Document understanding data
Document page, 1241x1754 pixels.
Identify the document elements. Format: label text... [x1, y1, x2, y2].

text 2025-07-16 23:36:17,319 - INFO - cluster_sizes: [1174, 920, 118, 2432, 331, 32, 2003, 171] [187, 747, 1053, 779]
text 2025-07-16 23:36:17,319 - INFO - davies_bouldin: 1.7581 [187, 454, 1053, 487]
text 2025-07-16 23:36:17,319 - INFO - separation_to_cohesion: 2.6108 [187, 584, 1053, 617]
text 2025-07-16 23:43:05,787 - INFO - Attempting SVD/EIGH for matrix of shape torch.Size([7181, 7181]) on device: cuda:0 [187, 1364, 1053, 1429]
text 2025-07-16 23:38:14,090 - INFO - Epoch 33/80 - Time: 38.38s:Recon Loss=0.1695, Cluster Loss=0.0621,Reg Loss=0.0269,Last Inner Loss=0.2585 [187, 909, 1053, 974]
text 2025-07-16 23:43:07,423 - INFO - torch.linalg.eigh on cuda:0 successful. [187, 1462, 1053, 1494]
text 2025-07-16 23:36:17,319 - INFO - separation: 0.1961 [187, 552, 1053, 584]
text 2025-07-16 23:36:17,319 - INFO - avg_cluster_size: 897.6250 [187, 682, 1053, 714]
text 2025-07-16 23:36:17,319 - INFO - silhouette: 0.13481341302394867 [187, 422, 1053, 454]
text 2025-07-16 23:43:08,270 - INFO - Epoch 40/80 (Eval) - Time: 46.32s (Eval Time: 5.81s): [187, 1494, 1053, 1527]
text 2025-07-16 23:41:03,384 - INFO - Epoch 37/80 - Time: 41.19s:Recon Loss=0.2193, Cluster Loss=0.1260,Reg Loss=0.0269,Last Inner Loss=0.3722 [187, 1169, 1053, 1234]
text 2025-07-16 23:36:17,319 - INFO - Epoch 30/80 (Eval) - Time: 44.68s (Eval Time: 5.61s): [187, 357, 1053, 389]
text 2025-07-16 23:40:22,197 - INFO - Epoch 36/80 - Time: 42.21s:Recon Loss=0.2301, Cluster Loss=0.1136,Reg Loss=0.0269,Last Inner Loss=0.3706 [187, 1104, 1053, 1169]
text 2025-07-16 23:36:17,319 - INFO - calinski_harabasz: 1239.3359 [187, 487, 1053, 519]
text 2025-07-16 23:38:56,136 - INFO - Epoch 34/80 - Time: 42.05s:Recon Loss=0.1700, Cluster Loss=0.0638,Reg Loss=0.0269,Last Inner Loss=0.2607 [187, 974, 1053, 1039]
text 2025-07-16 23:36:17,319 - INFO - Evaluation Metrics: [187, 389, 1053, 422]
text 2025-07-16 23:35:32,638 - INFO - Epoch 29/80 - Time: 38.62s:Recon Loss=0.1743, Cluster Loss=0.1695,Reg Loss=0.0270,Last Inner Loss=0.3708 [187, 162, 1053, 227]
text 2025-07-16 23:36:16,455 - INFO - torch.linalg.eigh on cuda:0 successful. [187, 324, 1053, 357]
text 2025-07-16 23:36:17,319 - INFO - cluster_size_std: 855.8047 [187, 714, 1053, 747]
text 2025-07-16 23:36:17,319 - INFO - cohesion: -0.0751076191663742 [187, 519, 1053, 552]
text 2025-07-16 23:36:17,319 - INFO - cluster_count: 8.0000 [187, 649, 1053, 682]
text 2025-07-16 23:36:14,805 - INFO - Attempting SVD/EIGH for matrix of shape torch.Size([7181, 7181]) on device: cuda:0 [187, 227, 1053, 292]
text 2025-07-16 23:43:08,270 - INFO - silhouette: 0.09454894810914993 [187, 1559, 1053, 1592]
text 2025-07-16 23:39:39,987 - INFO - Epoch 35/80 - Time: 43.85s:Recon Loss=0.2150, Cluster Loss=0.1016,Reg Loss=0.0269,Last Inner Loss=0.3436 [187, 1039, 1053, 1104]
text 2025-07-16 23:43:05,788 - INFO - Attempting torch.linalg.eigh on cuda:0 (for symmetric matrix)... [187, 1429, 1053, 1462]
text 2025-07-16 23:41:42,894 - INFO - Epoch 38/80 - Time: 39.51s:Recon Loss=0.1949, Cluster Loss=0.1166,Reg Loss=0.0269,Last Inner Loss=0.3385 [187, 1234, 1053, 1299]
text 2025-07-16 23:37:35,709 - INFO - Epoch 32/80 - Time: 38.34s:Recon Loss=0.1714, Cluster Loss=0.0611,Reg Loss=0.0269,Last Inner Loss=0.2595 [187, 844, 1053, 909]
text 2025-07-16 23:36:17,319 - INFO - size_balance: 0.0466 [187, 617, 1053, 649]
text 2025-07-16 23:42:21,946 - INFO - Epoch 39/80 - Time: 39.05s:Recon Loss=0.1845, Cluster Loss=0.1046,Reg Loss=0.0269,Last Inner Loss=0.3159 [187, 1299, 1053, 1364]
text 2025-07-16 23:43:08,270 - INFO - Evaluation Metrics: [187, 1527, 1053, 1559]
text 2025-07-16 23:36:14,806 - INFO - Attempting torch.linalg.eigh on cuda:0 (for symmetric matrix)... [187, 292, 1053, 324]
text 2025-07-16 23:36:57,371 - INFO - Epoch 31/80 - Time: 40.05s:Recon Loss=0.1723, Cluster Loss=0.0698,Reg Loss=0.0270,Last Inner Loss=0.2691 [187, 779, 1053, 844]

▸ **Task brief**: The lines to return are those in the entries above that include "successful".

▸ **Result**:
text 2025-07-16 23:43:07,423 - INFO - torch.linalg.eigh on cuda:0 successful. [187, 1462, 1053, 1494]
text 2025-07-16 23:36:16,455 - INFO - torch.linalg.eigh on cuda:0 successful. [187, 324, 1053, 357]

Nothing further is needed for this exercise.